_Task goal_:
Where does the string "Right" occur in the entries below? Copy every line where it does.

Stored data
+++
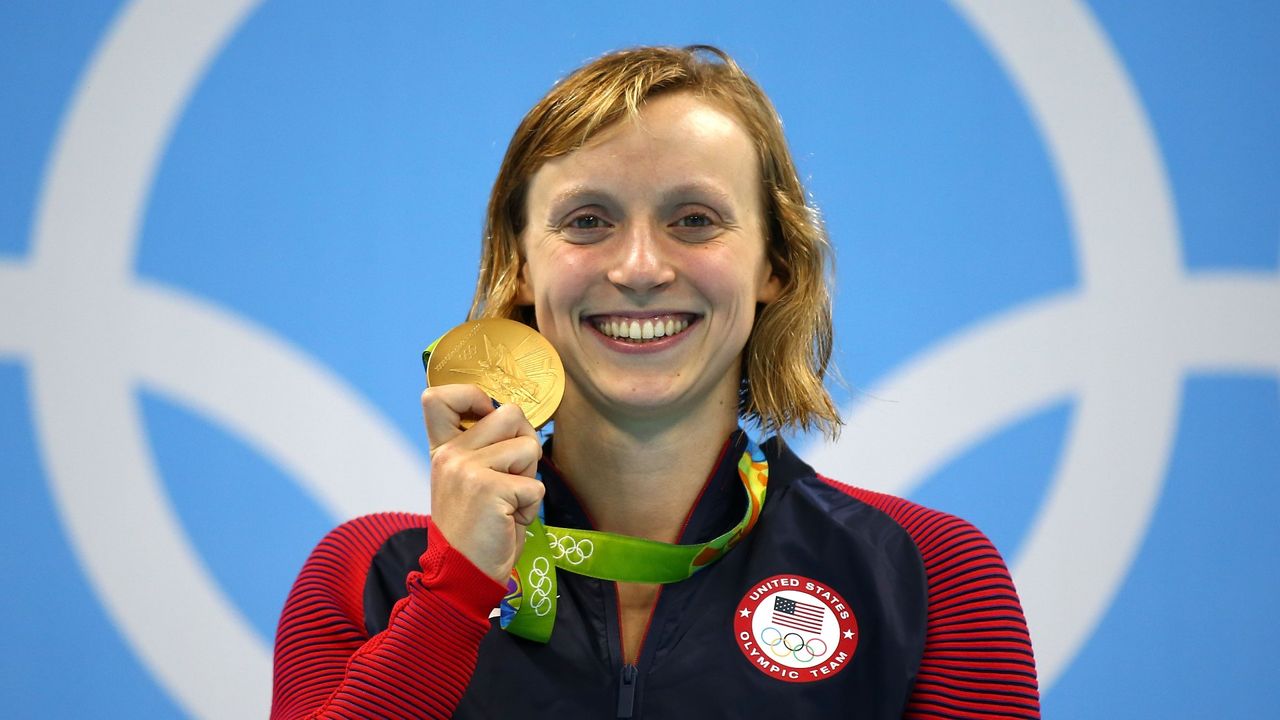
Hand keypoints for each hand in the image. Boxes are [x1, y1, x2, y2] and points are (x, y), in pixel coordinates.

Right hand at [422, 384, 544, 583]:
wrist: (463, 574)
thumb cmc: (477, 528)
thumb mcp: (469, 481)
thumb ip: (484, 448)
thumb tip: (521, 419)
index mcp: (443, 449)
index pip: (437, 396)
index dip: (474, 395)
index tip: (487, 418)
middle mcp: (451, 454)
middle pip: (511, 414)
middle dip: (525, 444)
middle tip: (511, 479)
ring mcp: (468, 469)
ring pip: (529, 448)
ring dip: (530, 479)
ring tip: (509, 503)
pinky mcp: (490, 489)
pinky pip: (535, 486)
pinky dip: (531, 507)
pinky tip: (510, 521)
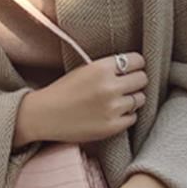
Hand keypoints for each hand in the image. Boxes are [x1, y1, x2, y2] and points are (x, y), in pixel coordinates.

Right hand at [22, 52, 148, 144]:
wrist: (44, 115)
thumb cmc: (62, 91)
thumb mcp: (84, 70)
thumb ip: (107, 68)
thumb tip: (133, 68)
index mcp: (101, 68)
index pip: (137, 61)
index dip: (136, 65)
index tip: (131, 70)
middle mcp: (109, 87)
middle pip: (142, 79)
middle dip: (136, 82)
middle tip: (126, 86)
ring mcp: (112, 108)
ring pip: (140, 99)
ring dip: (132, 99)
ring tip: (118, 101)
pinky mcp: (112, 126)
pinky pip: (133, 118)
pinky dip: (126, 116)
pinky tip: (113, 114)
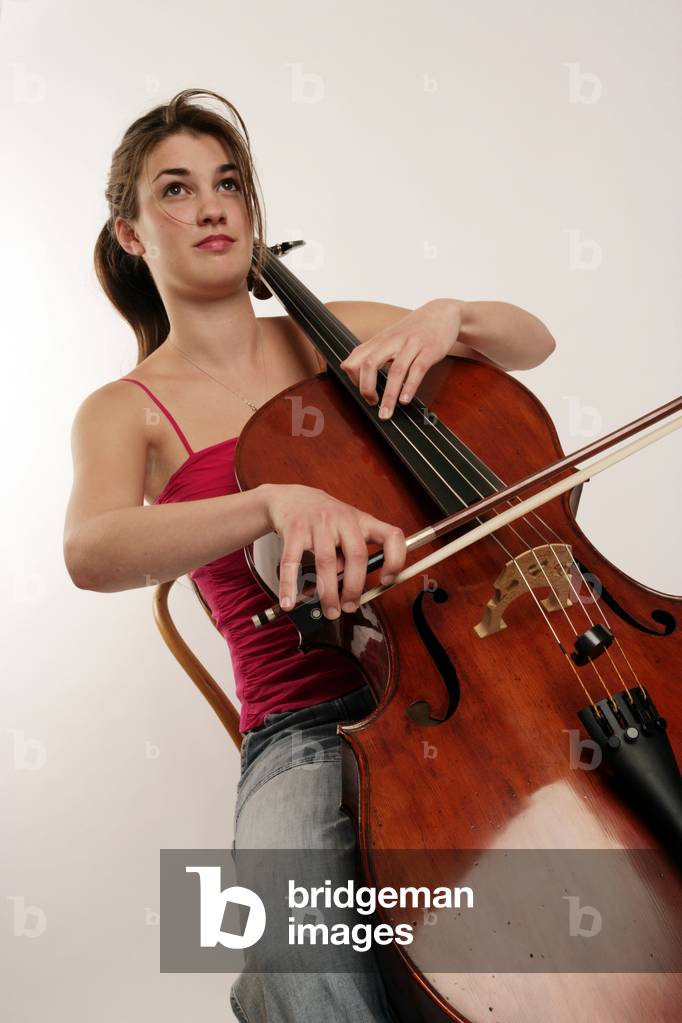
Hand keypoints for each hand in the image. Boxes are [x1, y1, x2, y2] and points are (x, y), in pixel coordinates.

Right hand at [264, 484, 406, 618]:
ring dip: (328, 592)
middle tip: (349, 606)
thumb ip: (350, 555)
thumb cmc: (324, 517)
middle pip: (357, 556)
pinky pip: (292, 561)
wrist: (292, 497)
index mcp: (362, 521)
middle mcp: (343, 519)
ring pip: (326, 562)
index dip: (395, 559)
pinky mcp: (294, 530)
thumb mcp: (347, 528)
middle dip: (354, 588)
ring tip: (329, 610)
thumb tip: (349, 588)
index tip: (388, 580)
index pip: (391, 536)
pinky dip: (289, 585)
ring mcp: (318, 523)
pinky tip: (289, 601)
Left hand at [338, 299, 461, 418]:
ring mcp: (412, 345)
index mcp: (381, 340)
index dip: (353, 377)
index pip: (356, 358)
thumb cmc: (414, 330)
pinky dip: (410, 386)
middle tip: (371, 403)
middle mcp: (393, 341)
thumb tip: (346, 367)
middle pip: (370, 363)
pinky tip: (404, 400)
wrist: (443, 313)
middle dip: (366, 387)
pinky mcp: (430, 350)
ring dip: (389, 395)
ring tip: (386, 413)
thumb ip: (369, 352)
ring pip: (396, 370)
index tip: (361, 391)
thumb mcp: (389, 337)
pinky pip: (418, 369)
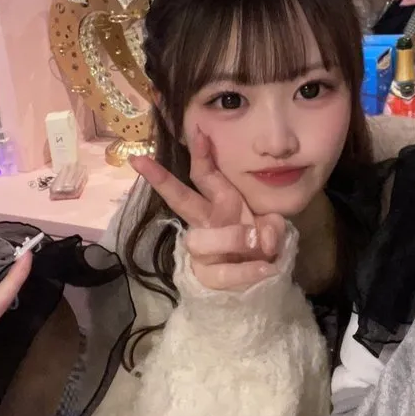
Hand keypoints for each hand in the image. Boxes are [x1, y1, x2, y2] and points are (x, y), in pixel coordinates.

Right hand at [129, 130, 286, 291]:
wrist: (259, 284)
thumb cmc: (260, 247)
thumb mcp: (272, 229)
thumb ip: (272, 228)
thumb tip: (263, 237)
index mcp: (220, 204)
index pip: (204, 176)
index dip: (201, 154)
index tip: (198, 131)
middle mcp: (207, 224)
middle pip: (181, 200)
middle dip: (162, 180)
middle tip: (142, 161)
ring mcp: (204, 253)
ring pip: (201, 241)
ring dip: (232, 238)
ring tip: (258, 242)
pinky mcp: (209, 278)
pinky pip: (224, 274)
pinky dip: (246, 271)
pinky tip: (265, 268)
+++
_Answer space_:
Right hand at [422, 384, 544, 583]:
Right hand at [22, 52, 148, 144]:
Right hand at [264, 484, 406, 618]:
Right hand at [129, 130, 286, 291]:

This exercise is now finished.